At the moment, ISO 15189 is one recommendation that brings
progress in the obligations of clinical and/or biochemical
laboratories, specially the requirement of validation/revalidation
of analytical methods. Now, consequently, these laboratories can
see ISO 15189 as a guide to achieve accreditation and to begin to
practice some kind of methodology in order to validate/revalidate
their analytical methods.
In relation to Mg research laboratories, assuming the use of an
important variety of methodologies (spectrophotometry being the
main one) in different samples, they could participate in external
quality programmes or generate a specific methodology, as reported
in this paper.
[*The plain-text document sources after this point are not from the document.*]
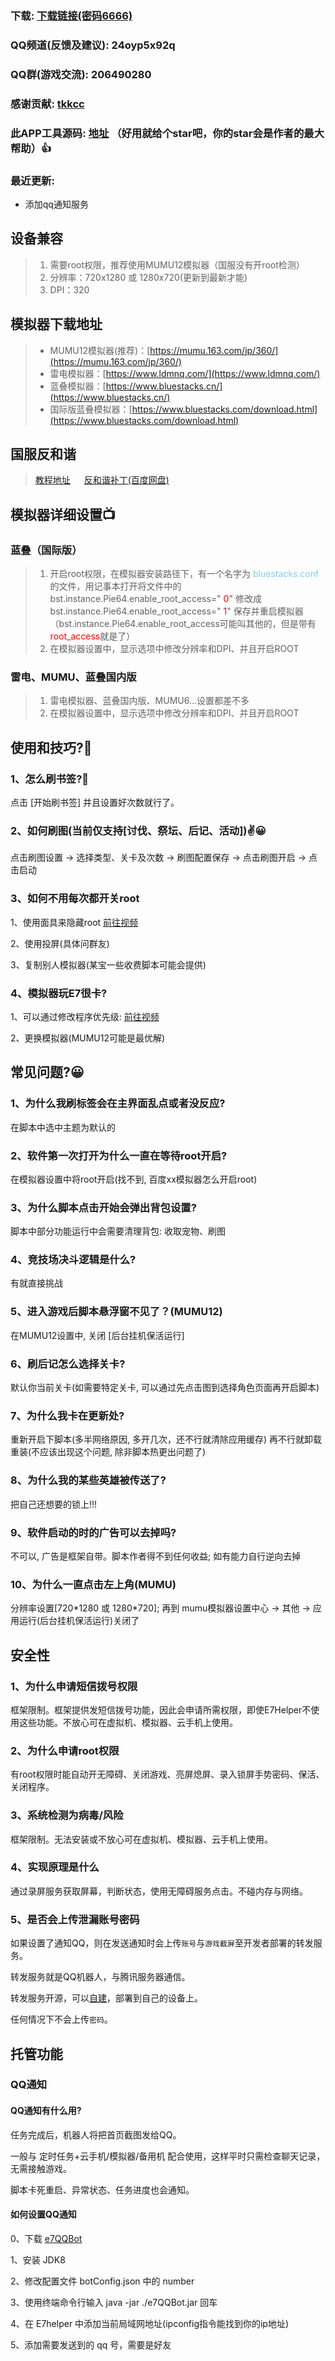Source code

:### 下载: [下载链接(密码6666)](https://wwos.lanzouj.com/ijA8I1akj9ni)

### QQ频道(反馈及建议): 24oyp5x92q

### QQ群(游戏交流): 206490280 

### 感谢贡献: [tkkcc](https://github.com/tkkcc)

### 此APP工具源码: [地址](https://github.com/boluokk/e7Helper) （好用就给个star吧，你的star会是作者的最大帮助）👍

### 最近更新: 
- 添加qq通知服务

## 设备兼容

> 1. 需要root权限，推荐使用MUMU12模拟器（国服没有开root检测）
> 2. 分辨率：720x1280 或 1280x720(更新到最新才能)
> 3. DPI：320

## 模拟器下载地址

> - MUMU12模拟器(推荐)：[https://mumu.163.com/jp/360/](https://mumu.163.com/jp/360/)
> - 雷电模拟器：[https://www.ldmnq.com/](https://www.ldmnq.com/)
> - 蓝叠模拟器：[https://www.bluestacks.cn/](https://www.bluestacks.cn/)
> - 国际版蓝叠模拟器：[https://www.bluestacks.com/download.html](https://www.bluestacks.com/download.html)

## 国服反和谐
> [教程地址](https://g.nga.cn/read.php?tid=37578061&rand=971) 　 
> [反和谐补丁(百度网盘)](https://pan.baidu.com/s/14kMrOB8fa5jP06HpKwmb1Q?pwd=dfnt#list/path=%2F) 　


## 模拟器详细设置📺

### 蓝叠（国际版）

> 1. 开启root权限，在模拟器安装路径下，有一个名字为   <font color="skyblue">bluestacks.conf</font> 的文件，用记事本打开将文件中的 bst.instance.Pie64.enable_root_access=" <font color="red">0</font>"  修改成  bst.instance.Pie64.enable_root_access=" <font color="red">1</font>" 保存并重启模拟器（bst.instance.Pie64.enable_root_access可能叫其他的，但是带有<font color='red'>root_access</font>就是了）
> 2. 在模拟器设置中，显示选项中修改分辨率和DPI、并且开启ROOT

### 雷电、MUMU、蓝叠国内版

> 1. 雷电模拟器、蓝叠国内版、MUMU6...设置都差不多
> 2. 在模拟器设置中，显示选项中修改分辨率和DPI、并且开启ROOT

## 使用和技巧?🦊

### 1、怎么刷书签?🍃
 
点击 [开始刷书签] 并且设置好次数就行了。

### 2、如何刷图(当前仅支持[讨伐、祭坛、后记、活动])✌️😀

点击刷图设置 -> 选择类型、关卡及次数 -> 刷图配置保存 -> 点击刷图开启 -> 点击启动

### 3、如何不用每次都开关root 

1、使用面具来隐藏root [前往视频](https://www.bilibili.com/video/BV1hX4y1m7YX/?spm_id_from=333.337.search-card.all.click&vd_source=0a11f3e57dadf1233d83ab558c971e40)</br>

2、使用投屏(具体问群友)
   
3、复制别人模拟器(某宝一些收费脚本可能会提供)

### 4、模拟器玩E7很卡?

1、可以通过修改程序优先级: [前往视频](https://www.ldmnq.com/forum/45337.html)</br>

2、更换模拟器(MUMU12可能是最优解)


## 常见问题?😀

### 1、为什么我刷标签会在主界面乱点或者没反应?

在脚本中选中主题为默认的

### 2、软件第一次打开为什么一直在等待root开启?

在模拟器设置中将root开启(找不到, 百度xx模拟器怎么开启root)

### 3、为什么脚本点击开始会弹出背包设置?

脚本中部分功能运行中会需要清理背包: 收取宠物、刷图

### 4、竞技场决斗逻辑是什么?
 
有就直接挑战

### 5、进入游戏后脚本悬浮窗不见了？(MUMU12)

在MUMU12设置中, 关闭 [后台挂机保活运行]

### 6、刷后记怎么选择关卡?

默认你当前关卡(如需要特定关卡, 可以通过先点击图到选择角色页面再开启脚本)

### 7、为什么我卡在更新处?

重新开启下脚本(多半网络原因, 多开几次，还不行就清除应用缓存)
再不行就卸载重装(不应该出现这个问题, 除非脚本热更出问题了)

### 8、为什么我的某些英雄被传送了?

把自己还想要的锁上!!!

### 9、软件启动的时的广告可以去掉吗?

不可以, 广告是框架自带。脚本作者得不到任何收益; 如有能力自行逆向去掉

### 10、为什么一直点击左上角(MUMU)

分辨率设置[720\*1280 或 1280\*720]; 再到 mumu模拟器设置中心 -> 其他 -> 应用运行(后台挂机保活运行)关闭了

## 安全性

### 1、为什么申请短信拨号权限

框架限制。框架提供发短信拨号功能，因此会申请所需权限，即使E7Helper不使用这些功能。不放心可在虚拟机、模拟器、云手机上使用。

### 2、为什么申请root权限

有root权限时能自动开无障碍、关闭游戏、亮屏熄屏、录入锁屏手势密码、保活、关闭程序。

### 3、系统检测为病毒/风险

框架限制。无法安装或不放心可在虚拟机、模拟器、云手机上使用。

### 4、实现原理是什么

通过录屏服务获取屏幕，判断状态，使用无障碍服务点击。不碰内存与网络。

### 5、是否会上传泄漏账号密码

如果设置了通知QQ，则在发送通知时会上传`账号`与`游戏截屏`至开发者部署的转发服务。

转发服务就是QQ机器人，与腾讯服务器通信。

转发服务开源，可以[自建](#如何设置QQ通知)，部署到自己的设备上。

任何情况下不会上传`密码`。

## 托管功能

### QQ通知

#### QQ通知有什么用?

任务完成后，机器人将把首页截图发给QQ。

一般与 定时任务+云手机/模拟器/备用机 配合使用，这样平时只需检查聊天记录，无需接触游戏。

脚本卡死重启、异常状态、任务进度也会通知。

#### 如何设置QQ通知

0、下载 [e7QQBot](https://github.com/boluokk/e7QQBot/releases/tag/release)

1、安装 JDK8

2、修改配置文件 botConfig.json 中的 number

3、使用终端命令行输入 java -jar ./e7QQBot.jar 回车

4、在 E7helper 中添加当前局域网地址(ipconfig指令能找到你的ip地址)

5、添加需要发送到的 qq 号，需要是好友

<InArticleAdsense
    data-ad-client="ca-pub-5994132680582412"
    data-ad-slot="f08c47fec0942fa0">
</InArticleAdsense>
None of the papers referred in table 3 [3, 10, 11, 13-37] reported quality aspects
and values of parameters of validation with respect to the methods
used for Mg determination. In the near future, the values of
precision and inaccuracy estimated in the validation/revalidation
of any one method of Mg determination could be reported in all
publications, specifically in scientific papers, not only in those
concerning clinical laboratories.
Conclusion
The methodology that uses information on interlaboratory comparison
programmes to validate some colorimetric methods for Mg
determination in serum is useful, economical, fast and
recommendable. It avoids the need to disrupt routine work to carry
out validation trials, it does not require previous validation
trials, and it establishes the same validation parameters as those
reached by classical methodology.
This methodology could be applied to laboratories dedicated to
Mg research. Parameters of quality control such as precision and
inaccuracy could be reported in scientific papers independently of
the method used for Mg determination.